In a retrospective analysis of stage IV CRC, we firstly show that CEA negativity, R0 resection, differentiated histology, nodal staging less than N1, and left-sided tumor are independent factors that predicted better prognosis.

Recently, other groups have analyzed prognostic factors in patients with stage IV CRC and have demonstrated that high pT stage and presence of positive node(s) are significant negative prognostic factors [7, 8]. Moreover, the effect of the tumor location on drug sensitivity and prognosis in unresectable disease has recently attracted attention. Specifically, the incidence of right-sided colon cancer has been reported to have increased in Western countries [9, 10], and several recent retrospective studies have reported that patients with right-sided tumors have a worse prognosis than those with left-sided CRC did [11, 12]. The underlying causes for this observed variation in clinical features are thought to be the differences in their molecular profiles [13]. Our result is in agreement with these previous studies.

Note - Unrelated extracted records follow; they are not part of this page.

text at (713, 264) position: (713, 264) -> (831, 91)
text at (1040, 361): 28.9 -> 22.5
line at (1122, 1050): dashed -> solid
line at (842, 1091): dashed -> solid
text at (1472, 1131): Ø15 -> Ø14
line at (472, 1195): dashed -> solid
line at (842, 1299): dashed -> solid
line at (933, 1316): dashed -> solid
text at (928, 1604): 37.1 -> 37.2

Secondly, our study also revealed that CEA negativity, nodal staging, and sideness of tumor are not the independent prognostic factors in patients with stage IV colorectal cancer who had undergone curative resection. Similarly, Ishihara et al. (2014) have reported that the prognostic value of tumor location may differ among patient subgroups; specifically, they have demonstrated that right-sided tumors were associated with a significantly worse prognosis after palliative resection but not after R0 resection [12]. These findings indicate that radical resection may play a more crucial role in determining prognosis than biological differences in tumor location. In this study, only the depth of tumor invasion showed correlation with prognosis after R0 resection. This finding may imply that tumor invasion can better reflect biological aggressiveness of tumors than other factors, such as N status or histology, and that tumor with T3 or less invasion is a good candidate for aggressive curative resection of both primary and metastatic tumors.

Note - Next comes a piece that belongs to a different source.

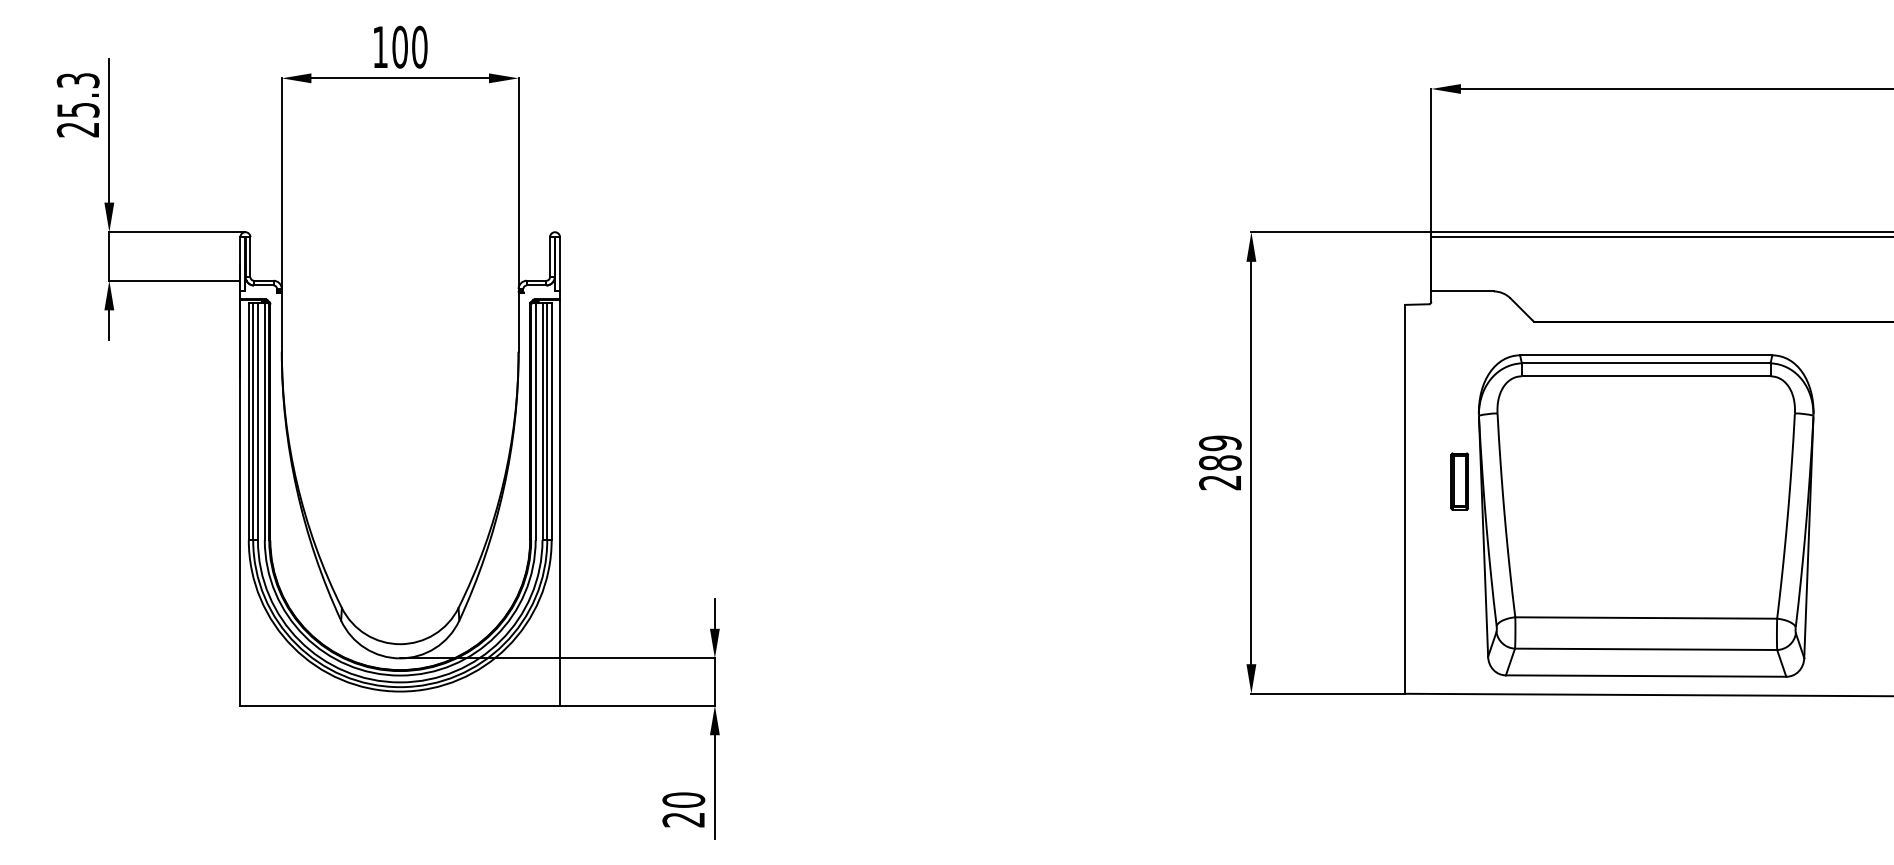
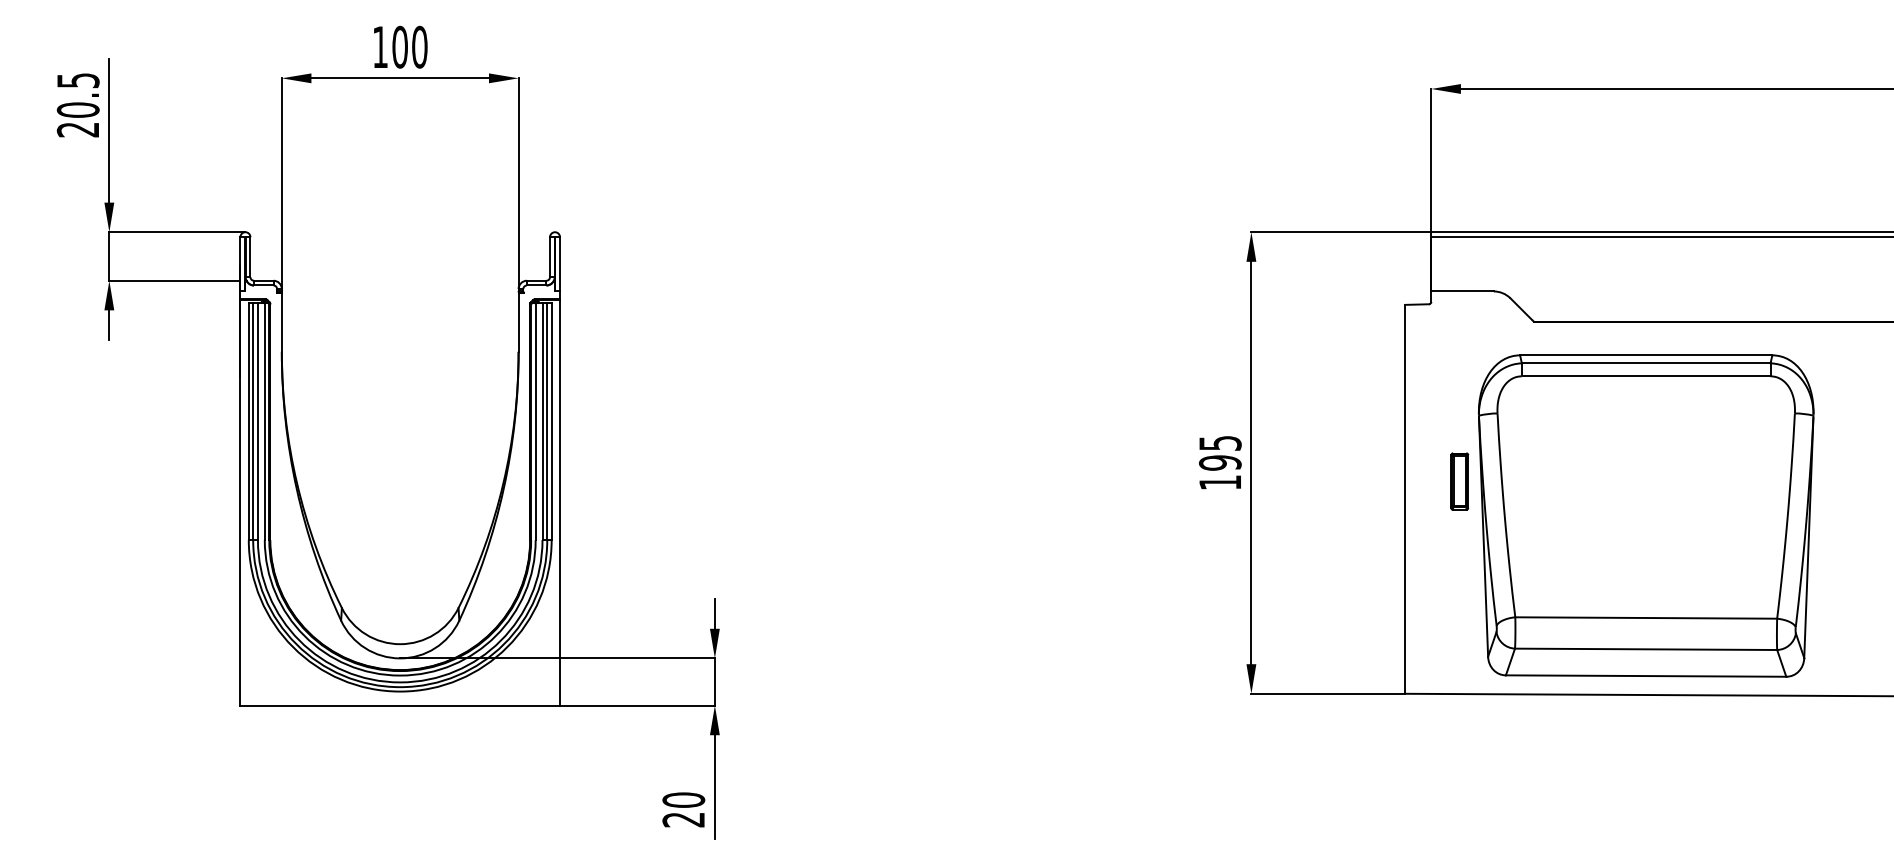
text at (77, 95): 25.3 -> 20.5
text at (1220, 462): 289 -> 195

Finally, the validity of primary tumor resection in asymptomatic patients with incurable stage IV colorectal cancer remains unclear [14]. Several studies have demonstrated that, compared to chemotherapeutic strategies, resection of primary lesions is not associated with improvement in overall survival in patients with stage IV colorectal cancer [15, 16]. Moreover, there is a hypothesis pointing out that removal of the primary tumor can promote growth of metastases by removing putative metastatic-inhibiting factors or immune responses promoted by the primary tumor [17]. Clinicopathological factors relating to poor prognosis, such as CEA positivity, undifferentiated histology, nodal staging more than N2, and left-sided tumor, might fit with this hypothesis.

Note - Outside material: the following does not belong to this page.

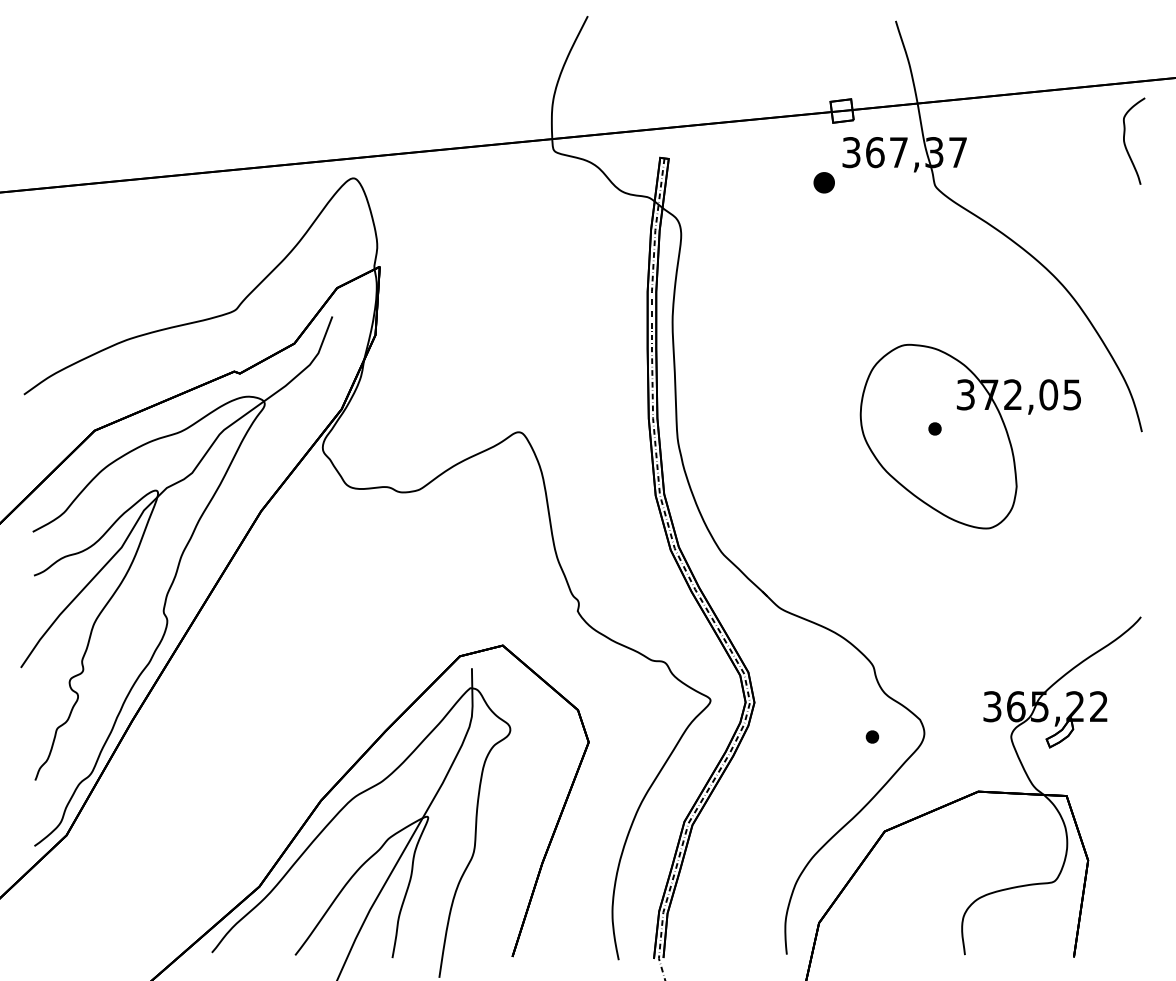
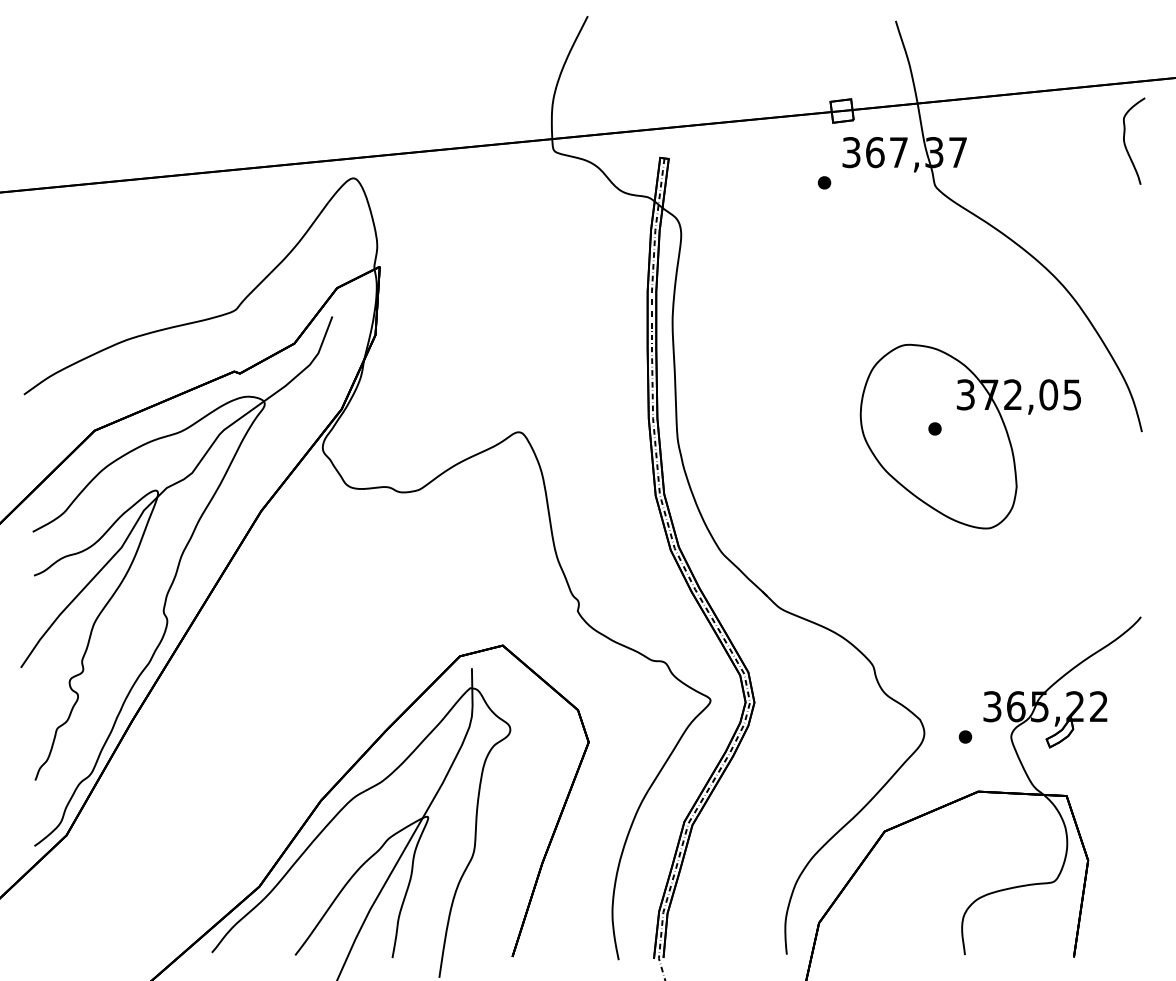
part at (823, 182) size: 22x22 px -> 14x14 px
part at (872, 736) position: (872, 736) -> (965, 736)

This study has certain limitations, such as low patient number and the fact that it is a retrospective single-institute study. Thus, further large and multi-institutional studies are needed to confirm these findings.

Conclusions

Our findings demonstrate that it is possible to select patients in whom aggressive surgical resection would yield better prognosis, from a variety of patient subgroups with stage IV CRC. Furthermore, our results also support aggressive surgical resection of primary tumors that have invaded the colorectal wall (T3 or less) in patients with stage IV CRC.